(Page images and extracted text)

• • • •

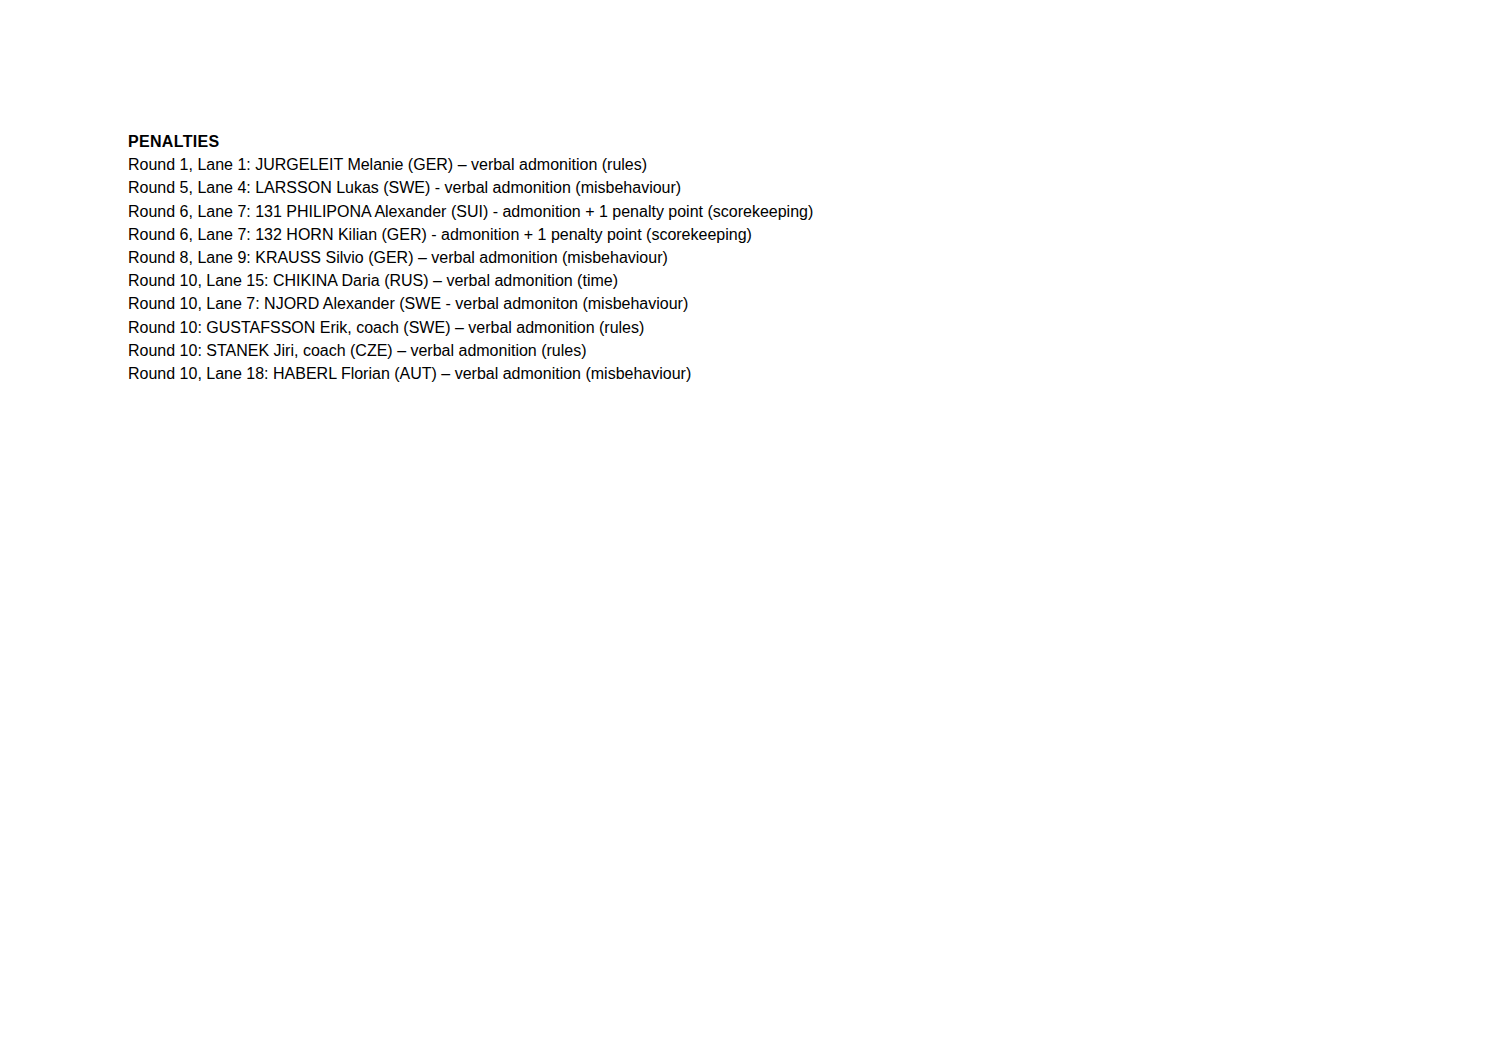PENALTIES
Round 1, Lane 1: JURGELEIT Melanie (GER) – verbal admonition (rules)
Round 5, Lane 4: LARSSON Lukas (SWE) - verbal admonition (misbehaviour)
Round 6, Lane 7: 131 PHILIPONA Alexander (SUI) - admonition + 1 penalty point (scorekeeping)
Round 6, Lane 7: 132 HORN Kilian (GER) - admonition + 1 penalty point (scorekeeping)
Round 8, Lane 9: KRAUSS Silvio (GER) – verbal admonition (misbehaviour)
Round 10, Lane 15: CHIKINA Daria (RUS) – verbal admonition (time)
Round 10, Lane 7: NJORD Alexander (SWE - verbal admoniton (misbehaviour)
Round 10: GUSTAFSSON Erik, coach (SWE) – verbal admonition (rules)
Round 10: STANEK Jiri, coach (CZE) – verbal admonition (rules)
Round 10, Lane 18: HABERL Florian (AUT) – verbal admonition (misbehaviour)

• • • •

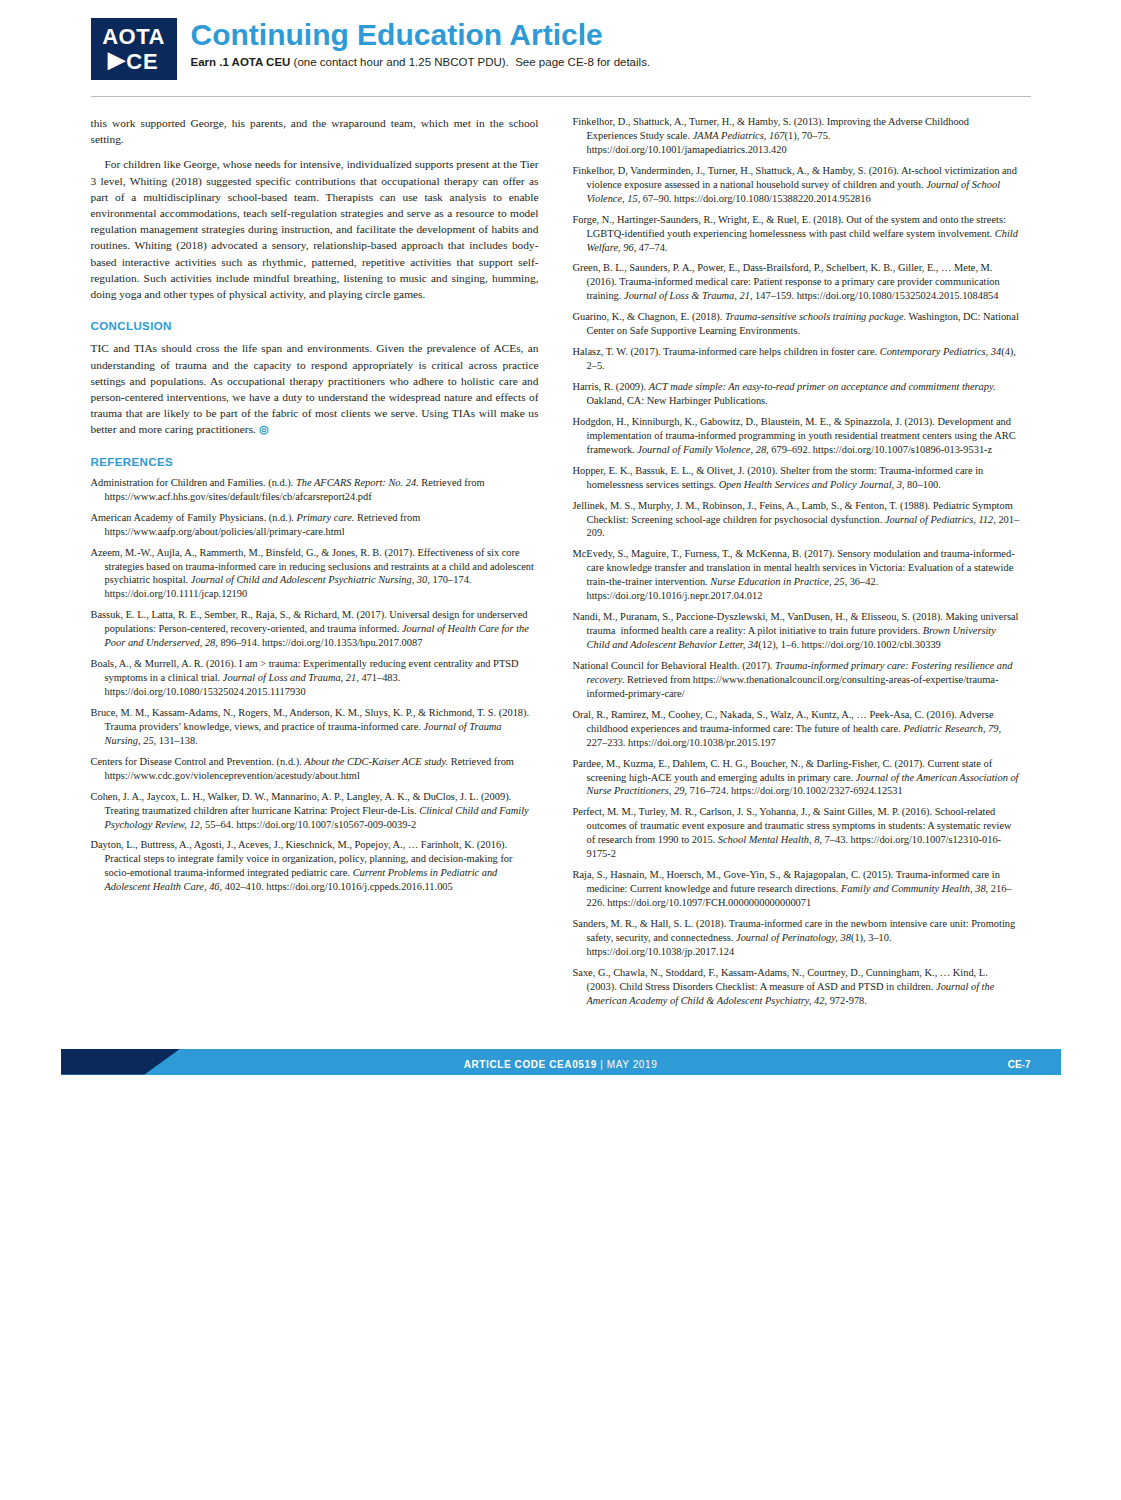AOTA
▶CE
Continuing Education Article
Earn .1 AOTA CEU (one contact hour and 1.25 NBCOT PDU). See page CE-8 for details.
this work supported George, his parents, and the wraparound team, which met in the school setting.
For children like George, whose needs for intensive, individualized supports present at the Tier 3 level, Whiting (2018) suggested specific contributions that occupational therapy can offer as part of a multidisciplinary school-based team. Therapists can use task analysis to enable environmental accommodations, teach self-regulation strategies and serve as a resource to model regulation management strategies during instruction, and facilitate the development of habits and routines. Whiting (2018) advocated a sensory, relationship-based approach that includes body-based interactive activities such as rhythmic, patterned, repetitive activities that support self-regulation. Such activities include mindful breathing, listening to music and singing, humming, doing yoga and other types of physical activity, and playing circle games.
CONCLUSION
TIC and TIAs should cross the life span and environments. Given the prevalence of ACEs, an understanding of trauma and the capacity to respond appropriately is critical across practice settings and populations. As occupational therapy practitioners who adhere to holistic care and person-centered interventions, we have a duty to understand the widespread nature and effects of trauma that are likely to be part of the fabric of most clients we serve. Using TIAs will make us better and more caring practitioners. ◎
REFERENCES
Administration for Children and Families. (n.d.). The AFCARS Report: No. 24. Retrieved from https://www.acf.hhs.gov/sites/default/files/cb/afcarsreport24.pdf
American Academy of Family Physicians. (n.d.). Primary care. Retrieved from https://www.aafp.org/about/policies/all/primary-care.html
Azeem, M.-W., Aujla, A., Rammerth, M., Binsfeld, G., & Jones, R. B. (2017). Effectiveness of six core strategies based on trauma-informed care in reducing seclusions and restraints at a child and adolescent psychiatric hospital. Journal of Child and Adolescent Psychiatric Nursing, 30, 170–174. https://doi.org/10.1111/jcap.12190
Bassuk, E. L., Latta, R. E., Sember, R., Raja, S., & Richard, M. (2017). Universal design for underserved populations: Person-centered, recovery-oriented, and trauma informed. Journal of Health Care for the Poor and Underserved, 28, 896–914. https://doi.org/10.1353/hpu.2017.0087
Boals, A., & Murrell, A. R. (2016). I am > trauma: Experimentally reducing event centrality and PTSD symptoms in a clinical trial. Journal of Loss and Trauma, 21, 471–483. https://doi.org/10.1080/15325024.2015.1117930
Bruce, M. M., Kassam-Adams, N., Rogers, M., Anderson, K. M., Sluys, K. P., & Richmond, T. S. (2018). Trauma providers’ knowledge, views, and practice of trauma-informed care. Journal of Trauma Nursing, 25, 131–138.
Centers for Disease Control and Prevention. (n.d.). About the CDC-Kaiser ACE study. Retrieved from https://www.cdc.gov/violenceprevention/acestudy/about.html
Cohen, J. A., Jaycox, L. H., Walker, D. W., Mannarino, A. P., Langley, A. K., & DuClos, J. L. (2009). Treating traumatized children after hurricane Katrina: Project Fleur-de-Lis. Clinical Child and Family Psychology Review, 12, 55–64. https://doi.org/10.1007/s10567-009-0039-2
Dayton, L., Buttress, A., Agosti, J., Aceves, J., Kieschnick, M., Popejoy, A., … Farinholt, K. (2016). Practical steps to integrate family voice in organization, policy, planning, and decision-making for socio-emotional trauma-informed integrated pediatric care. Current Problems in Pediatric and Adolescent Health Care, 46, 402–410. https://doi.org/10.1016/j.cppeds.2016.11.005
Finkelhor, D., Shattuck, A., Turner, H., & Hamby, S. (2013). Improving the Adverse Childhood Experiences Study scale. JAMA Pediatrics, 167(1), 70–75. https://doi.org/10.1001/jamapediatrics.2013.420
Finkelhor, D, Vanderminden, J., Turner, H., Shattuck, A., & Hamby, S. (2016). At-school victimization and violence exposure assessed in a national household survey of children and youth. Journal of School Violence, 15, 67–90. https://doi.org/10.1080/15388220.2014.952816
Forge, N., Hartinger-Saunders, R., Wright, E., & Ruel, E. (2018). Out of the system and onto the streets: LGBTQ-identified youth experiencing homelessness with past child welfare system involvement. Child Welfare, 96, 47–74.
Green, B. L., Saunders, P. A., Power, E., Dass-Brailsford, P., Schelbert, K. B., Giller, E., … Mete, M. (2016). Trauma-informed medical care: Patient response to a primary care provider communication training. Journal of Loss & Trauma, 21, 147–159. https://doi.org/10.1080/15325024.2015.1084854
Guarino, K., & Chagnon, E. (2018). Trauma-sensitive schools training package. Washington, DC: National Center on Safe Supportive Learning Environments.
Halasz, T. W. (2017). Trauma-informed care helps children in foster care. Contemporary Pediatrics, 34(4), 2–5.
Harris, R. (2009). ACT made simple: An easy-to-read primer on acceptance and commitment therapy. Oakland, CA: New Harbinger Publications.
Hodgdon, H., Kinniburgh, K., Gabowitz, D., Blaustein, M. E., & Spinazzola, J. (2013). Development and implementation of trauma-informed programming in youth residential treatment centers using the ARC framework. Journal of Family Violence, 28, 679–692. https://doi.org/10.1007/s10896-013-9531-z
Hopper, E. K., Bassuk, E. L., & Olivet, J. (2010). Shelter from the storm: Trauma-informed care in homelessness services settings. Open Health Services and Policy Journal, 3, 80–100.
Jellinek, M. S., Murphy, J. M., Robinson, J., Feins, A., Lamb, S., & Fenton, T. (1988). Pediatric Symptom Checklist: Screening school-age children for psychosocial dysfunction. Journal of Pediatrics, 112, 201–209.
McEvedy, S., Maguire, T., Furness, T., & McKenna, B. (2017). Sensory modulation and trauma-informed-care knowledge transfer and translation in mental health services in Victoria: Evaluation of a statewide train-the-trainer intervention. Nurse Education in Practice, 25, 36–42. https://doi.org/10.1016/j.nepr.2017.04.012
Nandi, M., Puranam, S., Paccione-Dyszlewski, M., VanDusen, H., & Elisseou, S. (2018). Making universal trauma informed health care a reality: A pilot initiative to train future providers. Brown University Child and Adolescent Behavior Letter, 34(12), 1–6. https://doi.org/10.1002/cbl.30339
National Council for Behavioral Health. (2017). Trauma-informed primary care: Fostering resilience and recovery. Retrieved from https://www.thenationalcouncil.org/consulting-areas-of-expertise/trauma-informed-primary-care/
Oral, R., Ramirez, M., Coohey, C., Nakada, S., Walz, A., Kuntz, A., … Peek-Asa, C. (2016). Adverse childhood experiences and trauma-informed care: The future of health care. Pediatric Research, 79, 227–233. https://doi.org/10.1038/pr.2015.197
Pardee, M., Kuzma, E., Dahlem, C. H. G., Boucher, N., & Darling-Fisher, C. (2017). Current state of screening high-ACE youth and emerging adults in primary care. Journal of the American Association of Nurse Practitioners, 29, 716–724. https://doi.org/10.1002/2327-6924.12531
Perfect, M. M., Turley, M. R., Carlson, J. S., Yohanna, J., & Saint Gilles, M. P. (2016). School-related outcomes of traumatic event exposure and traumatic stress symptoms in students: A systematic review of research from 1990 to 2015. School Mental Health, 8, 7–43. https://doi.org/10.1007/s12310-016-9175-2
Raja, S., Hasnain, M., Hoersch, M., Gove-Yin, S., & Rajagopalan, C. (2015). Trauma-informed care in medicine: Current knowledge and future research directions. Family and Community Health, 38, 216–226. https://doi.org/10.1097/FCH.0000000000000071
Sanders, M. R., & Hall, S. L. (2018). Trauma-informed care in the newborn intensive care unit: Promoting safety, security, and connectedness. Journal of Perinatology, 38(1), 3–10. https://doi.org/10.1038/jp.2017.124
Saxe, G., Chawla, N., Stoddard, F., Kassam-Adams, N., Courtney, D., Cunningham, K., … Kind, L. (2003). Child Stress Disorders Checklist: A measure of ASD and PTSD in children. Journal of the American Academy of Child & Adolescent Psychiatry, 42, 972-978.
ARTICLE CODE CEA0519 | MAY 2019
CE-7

• • • •

--- Task prompt ---
Retype the portion of the data above that starts on the line with "Round 10, Lane 15: CHIKINA" and finishes on the line with "Round 10: STANEK", including both of those lines.

--- Output of the exercise ---
Round 10, Lane 15: CHIKINA Daria (RUS) – verbal admonition (time)
Round 10, Lane 7: NJORD Alexander (SWE - verbal admoniton (misbehaviour)
Round 10: GUSTAFSSON Erik, coach (SWE) – verbal admonition (rules)
Round 10: STANEK Jiri, coach (CZE) – verbal admonition (rules)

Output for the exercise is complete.